COVID 19. Contagiosità e complicanze aumentate da zuccheri e glicazione
Un gruppo di ricercatori statunitensi della Harvard Medical School e della Jolla University ha pubblicato in ottobre 2020 su Cell Host & Microbe i risultati di uno studio sulle modalità con cui il virus SARS CoV-2 entra nelle cellule umane, infettando l’organismo e determinando poi i successivi danni patologici tipici del COVID-19 (Zhao P et al. Cell Host Microbe. 2020 Oct 7;28(4):586-601.e6. doi: 10.1016/j.chom.2020.08.004. Epub 2020 Aug 24).
Dal loro lavoro, estremamente documentato, emerge che è la glicosilazione (cioè la presenza di residui zuccherini) a rendere possibile l’infezione del virus, facilitando le complicanze successive. Un tema importante perché la glicosilazione è molto spesso presente quando è elevata la glicazione, dovuta alla ssunzione individualmente eccessiva di zuccheri.
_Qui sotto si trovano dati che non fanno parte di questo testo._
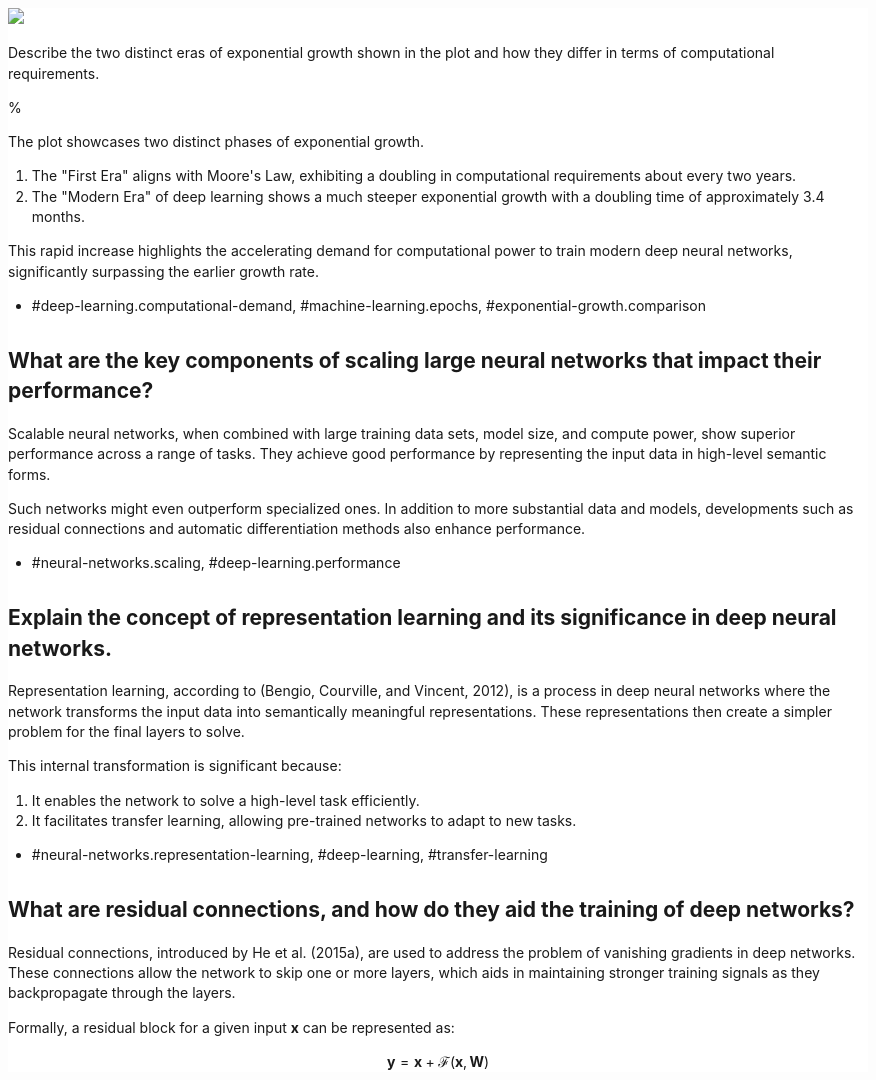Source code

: ![](https://cdn.mathpix.com/cropped/2024_05_18_dc0381fb1e39cc4997a4g-1.jpg?height=996&width=1470&top_left_y=225&top_left_x=171)

Describe the two distinct eras of exponential growth shown in the plot and how they differ in terms of computational requirements.

%

The plot showcases two distinct phases of exponential growth.

1. The "First Era" aligns with Moore's Law, exhibiting a doubling in computational requirements about every two years.
2. The "Modern Era" of deep learning shows a much steeper exponential growth with a doubling time of approximately 3.4 months.

This rapid increase highlights the accelerating demand for computational power to train modern deep neural networks, significantly surpassing the earlier growth rate.

- #deep-learning.computational-demand, #machine-learning.epochs, #exponential-growth.comparison

## What are the key components of scaling large neural networks that impact their performance?

Scalable neural networks, when combined with large training data sets, model size, and compute power, show superior performance across a range of tasks. They achieve good performance by representing the input data in high-level semantic forms.

Such networks might even outperform specialized ones. In addition to more substantial data and models, developments such as residual connections and automatic differentiation methods also enhance performance.

- #neural-networks.scaling, #deep-learning.performance

## Explain the concept of representation learning and its significance in deep neural networks.

Representation learning, according to (Bengio, Courville, and Vincent, 2012), is a process in deep neural networks where the network transforms the input data into semantically meaningful representations. These representations then create a simpler problem for the final layers to solve.

This internal transformation is significant because:

1. It enables the network to solve a high-level task efficiently.
2. It facilitates transfer learning, allowing pre-trained networks to adapt to new tasks.

- #neural-networks.representation-learning, #deep-learning, #transfer-learning

## What are residual connections, and how do they aid the training of deep networks?

Residual connections, introduced by He et al. (2015a), are used to address the problem of vanishing gradients in deep networks. These connections allow the network to skip one or more layers, which aids in maintaining stronger training signals as they backpropagate through the layers.

Formally, a residual block for a given input $\mathbf{x}$ can be represented as:

$$ \mathbf{y} = \mathbf{x} + \mathcal{F}(\mathbf{x}, \mathbf{W}) $$
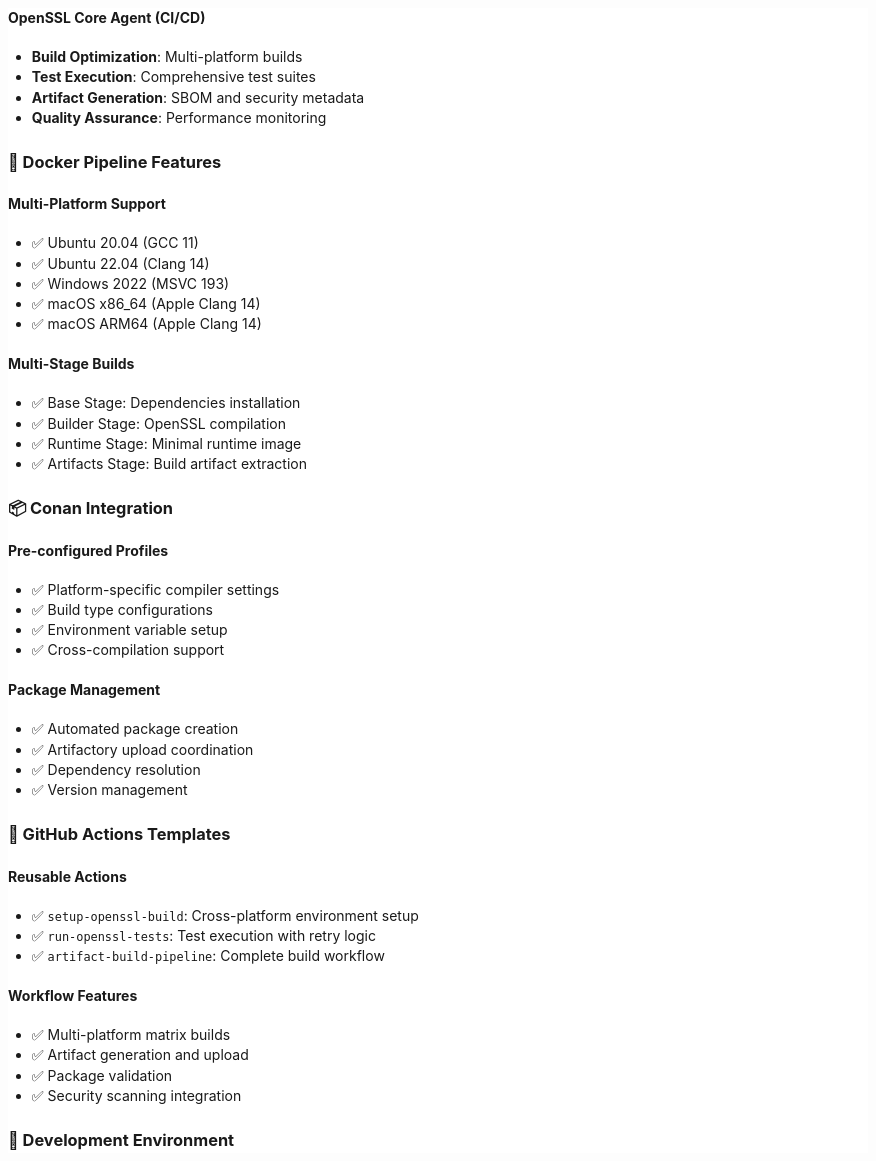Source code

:#### **OpenSSL Core Agent** (CI/CD)
- **Build Optimization**: Multi-platform builds
- **Test Execution**: Comprehensive test suites
- **Artifact Generation**: SBOM and security metadata
- **Quality Assurance**: Performance monitoring

### **🐳 Docker Pipeline Features**

#### **Multi-Platform Support**
- ✅ Ubuntu 20.04 (GCC 11)
- ✅ Ubuntu 22.04 (Clang 14)
- ✅ Windows 2022 (MSVC 193)
- ✅ macOS x86_64 (Apple Clang 14)
- ✅ macOS ARM64 (Apple Clang 14)

#### **Multi-Stage Builds**
- ✅ Base Stage: Dependencies installation
- ✅ Builder Stage: OpenSSL compilation
- ✅ Runtime Stage: Minimal runtime image
- ✅ Artifacts Stage: Build artifact extraction

### **📦 Conan Integration**

#### **Pre-configured Profiles**
- ✅ Platform-specific compiler settings
- ✅ Build type configurations
- ✅ Environment variable setup
- ✅ Cross-compilation support

#### **Package Management**
- ✅ Automated package creation
- ✅ Artifactory upload coordination
- ✅ Dependency resolution
- ✅ Version management

### **🚀 GitHub Actions Templates**

#### **Reusable Actions**
- ✅ `setup-openssl-build`: Cross-platform environment setup
- ✅ `run-openssl-tests`: Test execution with retry logic
- ✅ `artifact-build-pipeline`: Complete build workflow

#### **Workflow Features**
- ✅ Multi-platform matrix builds
- ✅ Artifact generation and upload
- ✅ Package validation
- ✅ Security scanning integration

### **🔧 Development Environment**
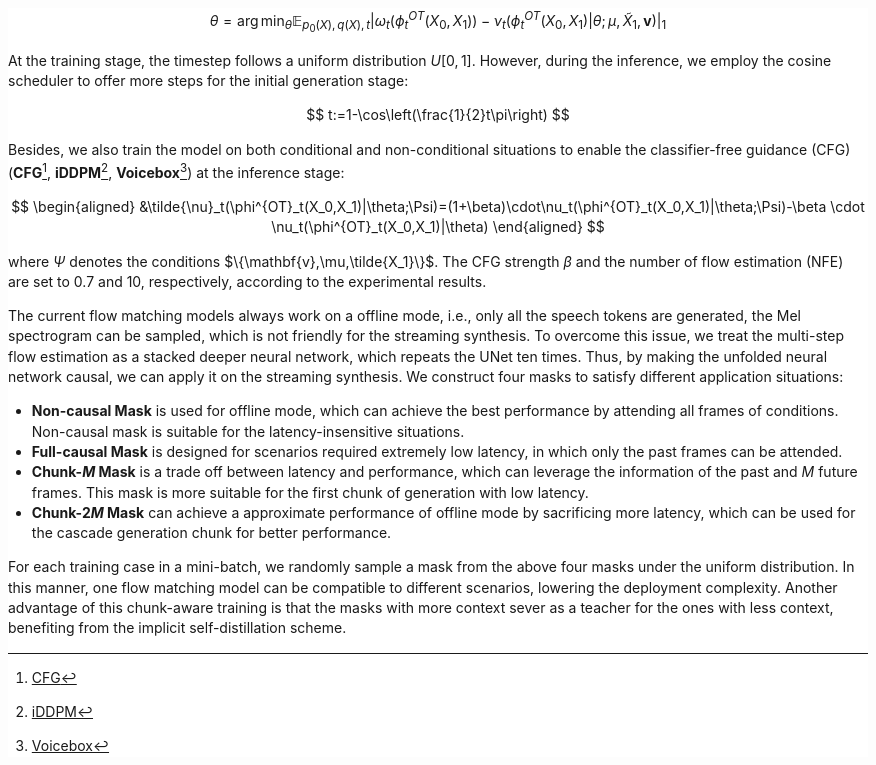$$
\theta = \arg\min_{\theta}\mathbb{E}_{p_0(X),q(X),t}{\left|\omega_t(\phi^{OT}_t(X_0,X_1))-\nu_t(\phi^{OT}_t(X_0,X_1)|\theta;\mu,\tilde{X}_1,\mathbf{v})\right|_1}
$$

At the training stage, the timestep follows a uniform distribution $U[0, 1]$.
However, during the inference, we employ the cosine scheduler to offer more steps for the initial generation stage:

$$
t:=1-\cos\left(\frac{1}{2}t\pi\right)
$$

Besides, we also train the model on both conditional and non-conditional situations to enable the classifier-free guidance (CFG) (**CFG**[^46], **iDDPM**[^47], **Voicebox**[^25]) at the inference stage:

$$
\begin{aligned}
&\tilde{\nu}_t(\phi^{OT}_t(X_0,X_1)|\theta;\Psi)=(1+\beta)\cdot\nu_t(\phi^{OT}_t(X_0,X_1)|\theta;\Psi)-\beta \cdot \nu_t(\phi^{OT}_t(X_0,X_1)|\theta)
\end{aligned}
$$

where $\Psi$ denotes the conditions $\{\mathbf{v},\mu,\tilde{X_1}\}$.
The CFG strength $\beta$ and the number of flow estimation (NFE) are set to $0.7$ and $10$, respectively, according to the experimental results.

The current flow matching models always work on a offline mode, i.e., only all the speech tokens are generated, the Mel spectrogram can be sampled, which is not friendly for the streaming synthesis.
To overcome this issue, we treat the multi-step flow estimation as a stacked deeper neural network, which repeats the UNet ten times.
Thus, by making the unfolded neural network causal, we can apply it on the streaming synthesis.
We construct four masks to satisfy different application situations:

- **Non-causal Mask** is used for offline mode, which can achieve the best performance by attending all frames of conditions.
Non-causal mask is suitable for the latency-insensitive situations.
- **Full-causal Mask** is designed for scenarios required extremely low latency, in which only the past frames can be attended.
- **Chunk-$M$ Mask** is a trade off between latency and performance, which can leverage the information of the past and $M$ future frames.
This mask is more suitable for the first chunk of generation with low latency.
- **Chunk-$2M$ Mask** can achieve a approximate performance of offline mode by sacrificing more latency, which can be used for the cascade generation chunk for better performance.

For each training case in a mini-batch, we randomly sample a mask from the above four masks under the uniform distribution.
In this manner, one flow matching model can be compatible to different scenarios, lowering the deployment complexity.
Another advantage of this chunk-aware training is that the masks with more context sever as a teacher for the ones with less context, benefiting from the implicit self-distillation scheme.

</td><td>

</td></tr></table>


[^01]: [Tacotron](../Acoustic/2017.03.29_Tacotron.md)
[^02]: [Tacotron2](../Acoustic/2017.10.20_DeepVoice3.md)
[^03]: [DeepVoice3](../Acoustic/2017.10.20_DeepVoice3.md)
[^04]: [ClariNet](../E2E/2018.07.19_ClariNet.md)
[^05]: [FastSpeech](../Acoustic/2019.05.22_FastSpeech.md)
[^06]: [Transformer-TTS](../Acoustic/2018.09.19_TransformerTTS.md)
[^07]: [FastSpeech2](../Acoustic/2020.06.08_FastSpeech2.md)
[^08]: [VALL-E](../SpeechLM/ST2S/2023.01.05_VALL-E.md)
[^09]: [SoundStream](../../SpeechCodec/2021.07.07_SoundStream.md)
[^10]: [EnCodec](../../SpeechCodec/2022.10.24_EnCodec.md)
[^11]: [FunCodec](../Tokenizers/2023.09.14_FunCodec.md)
[^12]: [SPEAR-TTS](../SpeechLM/ST2S/2023.02.07_SPEAR-TTS.md)
[^13]: [ELLA-V](../../SpeechLM_TTS/2024.01.14_ELLA-V.md024.01.14_ELLA-V.md)
[^14]: [VALL-T](../SpeechLM/ST2S/2024.01.25_VALL-T.md)
[^15]: [RALL-E](../SpeechLM/ST2S/2024.04.04_RALL-E.md)
[^16]: [VALL-E2](../../SpeechLM_TTS/2024.06.08_VALL-E_2.md4.06.08_VALL-E_2.md)
[^17]: [VALL-E R](../../SpeechLM_TTS/2024.06.12_VALL-E_R.md4.06.12_VALL-E_R.md)
[^18]: [MaskGCT](2024.09.01_MaskGCT.md)
[^19]: [WaveNeXt](../Vocoder/2023.12.16_WaveNeXt.md)
[^20]: [Vocos](../Vocoder/2023.03.01_Vocos.md)
[^21]: [MELLE](../../SpeechLM_TTS/2024.07.11_MELLE.md2024.07.11_MELLE.md)
[^22]: [DDPM](../../Diffusion/_2020.06.19_DDPM.mdd)
[^23]: [Song et al. Score-Based Generative Modeling through SDE](../Diffusion/_2020.11.26_Score-Based_Generative_Modeling_through_SDE.md)
[^24]: [Flow Matching](../../FlowMatching/2022.10.06_Flow_Matching.md.md)
[^25]: [Voicebox](../../FlowMatching/2023.06.23_Voicebox.md.md)
[^26]: [NaturalSpeech3](../Diffusion/2024.03.05_NaturalSpeech3.md)
[^27]: [VoiceFlow](../../FlowMatching/2023.09.10_VoiceFlow.md.md)
[^28]: [Matcha-TTS](../../FlowMatching/2023.09.06_Matcha-TTS.md.md)
[^29]: [E3-TTS](../Diffusion/2023.11.02_E3_TTS.md)
[^30]: [DiTTo-TTS](../../FlowMatching/2024.06.17_DiTTo-TTS.md.md)
[^31]: [E2-TTS](../../FlowMatching/2024.06.26_E2_TTS.md.md)
[^32]: [F5-TTS](../../FlowMatching/2024.10.09_F5-TTS.md.md)
[^33]: [Seed-TTS](../SpeechLM/2024.06.04_Seed-TTS.md)
[^34]: [CosyVoice](2024.07.07_CosyVoice.md)
[^35]: [FireRedTTS](../SpeechLM/2024.09.05_FireRedTTS.md)
[^36]: [GPT-4o](../SpeechLM/Interaction/2024.09.06_GPT-4o.md)
[^37]: [SpeechGPT](../SpeechLM/Interaction/2023.05.18_SpeechGPT.md)
[^38]: [LiveSpeech](../SpeechLM/2024.06.05_LiveSpeech.md)
[^39]: [LiveSpeech2](../SpeechLM/2024.10.01_LiveSpeech2.md)
[^40]: [BASE-TTS](../SpeechLM/ST2S/2024.02.12_BASE-TTS.md)
[^41]: [LLM2Speech](../SpeechLM/2023.09.20_LLM2Speech.md)
[^42]: [FSQ](../../Modules/VQ/2023.09.27_FSQ.md)
[^43]: [FunAudioLLM](../SpeechLM/2024.07.04_FunAudioLLM.md)
[^44]: [RoPE](../../Modules/PositionEmb/RoPE.md)
[^45]: [Qwen2.5](../TextLM/2024.12.19_Qwen2.5.md)
[^46]: [CFG](../Diffusion/_2022.07.26_Classifier-Free_Guidance.md)
[^47]: [iDDPM](../Diffusion/_2021.02.18_iDDPM.md)
[^49]: [DPO](../../Modules/RLHF/2023.05.29_DPO.md)
[^50]: [Paraformer](../-ASR/2022.06.16_Paraformer.md)
[^51]: [LibriSpeech](../../Datasets/2015.04.19_LibriSpeech.md)
[^52]: [ERes2Net](../_Basis/2023.05.22_ERes2Net.md)
[^53]: [DNSMOS P.385](../../Evaluations/2021.10.05_DNSMOS_P.385.md)
[^54]: [Whisper](../-ASR/2022.12.06_Whisper.md)
[^55]: [S3prl](../../Evaluations/2024.04.15_SUPERB.md)
[^56]: [ChatTTS [URL]](https://github.com/2noise/ChatTTS)
[^57]: [GPT-SoVITS [URL]](https://github.com/RVC-Boss/GPT-SoVITS)
[^58]: [OpenVoice](../E2E/2023.12.03_OpenVoice.md)
[^59]: [ParlerTTS](../SpeechLM/2024.02.02_Parler-TTS.md)
[^60]: [EmotiVoice [URL]](https://github.com/netease-youdao/EmotiVoice)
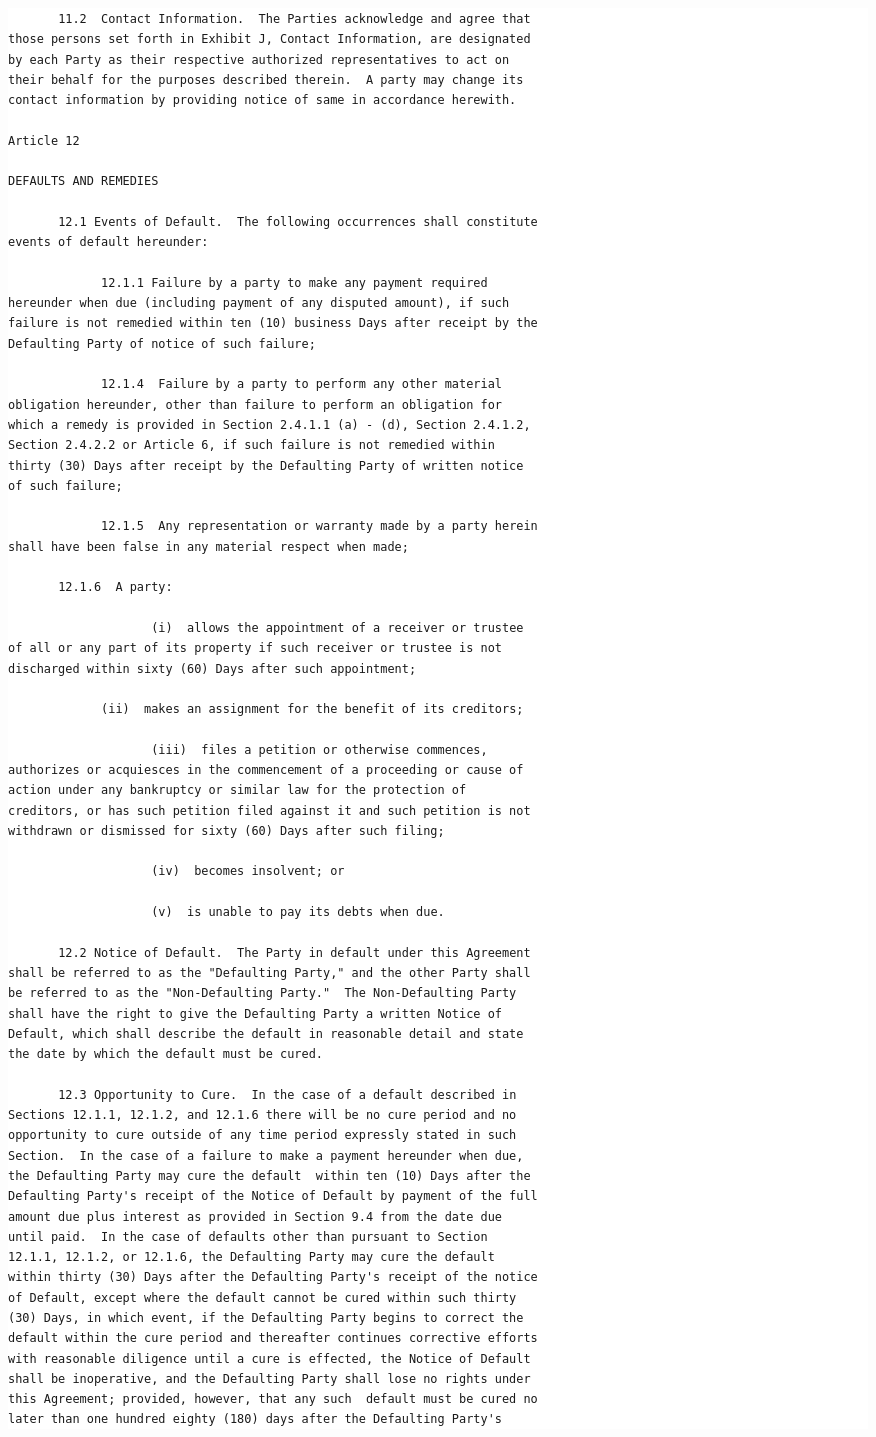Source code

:            11.2  Contact Information.  The Parties acknowledge and agree that  
    those persons set forth in Exhibit J, Contact Information, are designated  
    by each Party as their respective authorized representatives to act on  
    their behalf for the purposes described therein.  A party may change its  
    contact information by providing notice of same in accordance herewith.  
  
    Article 12  
  
    DEFAULTS AND REMEDIES  
  
           12.1 Events of Default.  The following occurrences shall constitute  
    events of default hereunder:  
  
                 12.1.1 Failure by a party to make any payment required  
    hereunder when due (including payment of any disputed amount), if such  
    failure is not remedied within ten (10) business Days after receipt by the  
    Defaulting Party of notice of such failure;  
  
                 12.1.4  Failure by a party to perform any other material  
    obligation hereunder, other than failure to perform an obligation for  
    which a remedy is provided in Section 2.4.1.1 (a) - (d), Section 2.4.1.2,  
    Section 2.4.2.2 or Article 6, if such failure is not remedied within  
    thirty (30) Days after receipt by the Defaulting Party of written notice  
    of such failure;  
  
                 12.1.5  Any representation or warranty made by a party herein  
    shall have been false in any material respect when made;  
  
           12.1.6  A party:  
  
                        (i)  allows the appointment of a receiver or trustee  
    of all or any part of its property if such receiver or trustee is not  
    discharged within sixty (60) Days after such appointment;  
  
                 (ii)  makes an assignment for the benefit of its creditors;  
  
                        (iii)  files a petition or otherwise commences,  
    authorizes or acquiesces in the commencement of a proceeding or cause of  
    action under any bankruptcy or similar law for the protection of  
    creditors, or has such petition filed against it and such petition is not  
    withdrawn or dismissed for sixty (60) Days after such filing;  
  
                        (iv)  becomes insolvent; or  
  
                        (v)  is unable to pay its debts when due.  
  
           12.2 Notice of Default.  The Party in default under this Agreement  
    shall be referred to as the "Defaulting Party," and the other Party shall  
    be referred to as the "Non-Defaulting Party."  The Non-Defaulting Party  
    shall have the right to give the Defaulting Party a written Notice of  
    Default, which shall describe the default in reasonable detail and state  
    the date by which the default must be cured.  
  
           12.3 Opportunity to Cure.  In the case of a default described in  
    Sections 12.1.1, 12.1.2, and 12.1.6 there will be no cure period and no  
    opportunity to cure outside of any time period expressly stated in such  
    Section.  In the case of a failure to make a payment hereunder when due,  
    the Defaulting Party may cure the default  within ten (10) Days after the  
    Defaulting Party's receipt of the Notice of Default by payment of the full  
    amount due plus interest as provided in Section 9.4 from the date due  
    until paid.  In the case of defaults other than pursuant to Section  
    12.1.1, 12.1.2, or 12.1.6, the Defaulting Party may cure the default  
    within thirty (30) Days after the Defaulting Party's receipt of the notice  
    of Default, except where the default cannot be cured within such thirty  
    (30) Days, in which event, if the Defaulting Party begins to correct the  
    default within the cure period and thereafter continues corrective efforts  
    with reasonable diligence until a cure is effected, the Notice of Default  
    shall be inoperative, and the Defaulting Party shall lose no rights under  
    this Agreement; provided, however, that any such  default must be cured no  
    later than one hundred eighty (180) days after the Defaulting Party's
Si tratta di una conoscenza che può aiutare chiunque a fare scelte alimentari più consapevoli per difendersi, perché la glicazione è dovuta a un uso ripetuto o eccessivo degli zuccheri e può quindi essere modificata una volta che ne siano state comprese le cause.
Questa ricerca può avere dei risvolti di fortissimo impatto clinico attuale e futuro per almeno tre motivi:
- la proteina spike (quella con cui il virus del Covid entra nelle cellule umane) deve essere glicosilata dalla presenza di radicali derivanti dal metabolismo di glucosio e fruttosio per potere entrare nella cellula e iniziare la sua attività di replicazione;
- il recettore ACE2 (quello attraverso cui il virus si aggancia alla cellula umana) deve pure essere “glicosilato” per poterne consentire il passaggio;
- la presenza di fattori di glicazione e di glicosilazione sul virus può creare uno schermo protettivo nei confronti degli anticorpi, rendendo in un certo senso inattivi anche gli eventuali anticorpi sviluppati.
La presenza di alcuni fattori di glicazione è, in piccola misura, fisiologica, ma l’alimentazione può determinare un incremento dei fattori di glicazione a causa di zucchero, fruttosio, alcol e polioli utilizzati nella propria dieta.
In pratica quindi si può comprendere perché i soggetti con diabete o con iperglicemia non controllata hanno un tempo di degenza da Covid decisamente più elevato di chi abbia la glicemia controllata e hanno, purtroppo, un indice di letalità marcatamente più alto, come descritto sul Journal of Diabetes and Science Technology.
Con l’evolversi delle conoscenze sul Covid-19 si sta comprendendo che anche le complicanze polmonari possono essere accentuate dalla glicazione, attraverso il coinvolgimento dei RAGE (recettori dei prodotti finali di glicazione o, in inglese, Receptor for Advanced Glycation End-products), come ben descritto su Inflammation Research nel luglio 2020.
Quindi diventa fondamentale capire quanto sia importante la glicazione nella prevenzione del Covid e delle sue complicanze. Ho già scritto nell’articolo “Covid, influenza e prevenzione invernale” che lo studio dell’infiammazione da alimenti e della glicazione, e il loro controllo, sono parti rilevanti della prevenzione.
Per avere un’idea di quanto valga l’alterazione della glicemia nella difesa dalle complicanze del Covid, è bene sapere che nel Regno Unito si è visto che in relazione all’età, l’indice di letalità da Covid per i diabetici varia da 2 a 6,5 volte l’indice di letalità della popolazione normale.
Oggi più che mai, la prevenzione del Covid dovrà tenere conto anche dei livelli di infiammazione da alimenti e della infiammazione da zuccheri, due delle più importanti forme di infiammazione alimentare, che possono essere misurate efficacemente con il test PerMè, con il Glyco Test e con il Recaller 2.0 Test. Sono alcuni degli strumenti che nel centro SMA in cui lavoro, tutto lo staff medico utilizza per ottimizzare la salute dei pazienti che ci ricercano.
Lo studio descritto in questo articolo rafforza ancora di più la necessità di attenzione alla glicazione alimentare e segnala che in attesa di una copertura vaccinale efficace (e probabilmente anche per consentire la sua efficacia), il rapporto individuale con la infiammazione dovuta agli zuccheri potrebbe essere molto più rilevante di quanto finora considerato.